- _Data_
····················
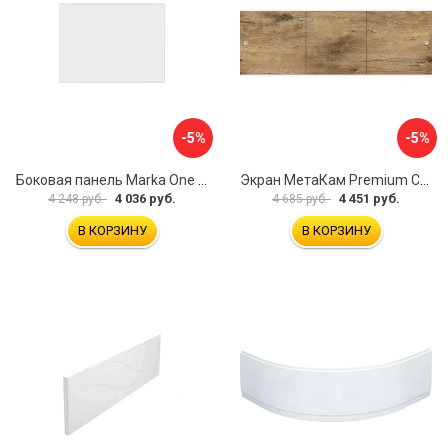
-5%
-5%
Боковая панель Marka One Flat 80 MG L 02бфл80мгл
Экран МетаКам Premium Collection 4650208860133
4 036 руб.
4 451 руб.
4 248 руб.
4 685 руб.
В КОРЗИНУ
В КОРЗИНУ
····················
Pictures are not part of the copy. Restate everything else in the listing word for word.

-5%
-5%
Боковая панель Marka One Flat 80 MG L 02бфл80мгл
Экран МетаКам Premium Collection 4650208860133
4 036 руб.
4 451 руб.
4 248 руб.
4 685 руб.
В КОРЗИНУ
В КОРЗИНУ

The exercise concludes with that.